Beim Kraftwerk Schaffhausen hat man sich dieser neuen Technologie noch nicht zugewandt, wie die Antwort von Dr. Walter Vogelsanger auf meine entsprechende Anfrage nahelegt: «Zur möglichen Installation der ‹Minimum Gap Runner-Technologie› gemäss Ihrem Mail kann ich keine Aussage machen. Ich werde diese Frage aber in unsere Arbeitsgruppe Fischpass einbringen.»
Wird sich etwas ändern?
Die Kaplan-Turbinen im Rhein sind Jahr für Jahr verantwortlich für Massen an toten Aalen. Und es muss davon ausgegangen werden, dass auch andere Fische in den Turbinen den Tod finden.
Zwar zeigt die Schaffhausen Kraftwerk AG glaubhaft auf, dass sie viel investiert für die Renaturierung des Rheins. Das ist wertvoll und wir alle begrüssen und unterstützen solche Projekte, überhaupt keine Frage.
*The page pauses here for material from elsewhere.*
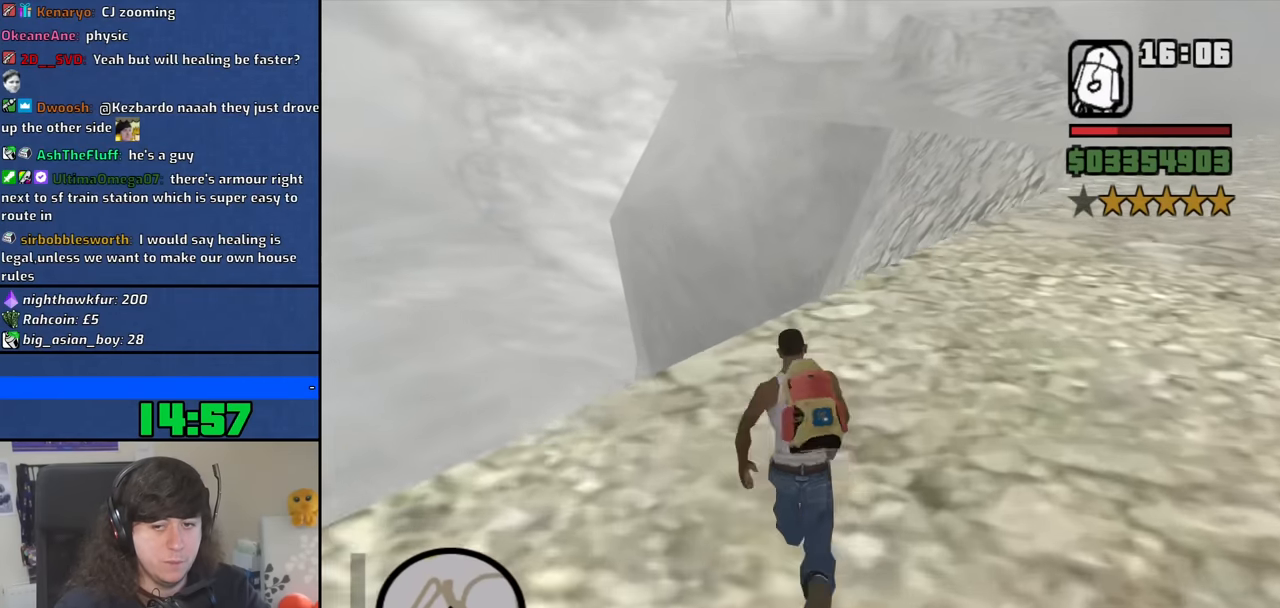
{"keys": ["d", "w"], "mouse": [], "events": [[17, "space", "up"], [167, "space", "down"], [250, "space", "up"], [400, "space", "down"], [483, "space", "up"]]}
Nur: Ist das genug? Reicht das, was bisher getan worden ist, um beim produzierten Strom von «CleanSolution Ökostrom» sprechen zu dürfen? Ist diese Art der Stromproduktion naturverträglich, ja «grün», und kann man sich mit dem Konsum dieses Stroms «für die Natur in der Region Schaffhausen engagieren», wie es beim Hersteller heisst?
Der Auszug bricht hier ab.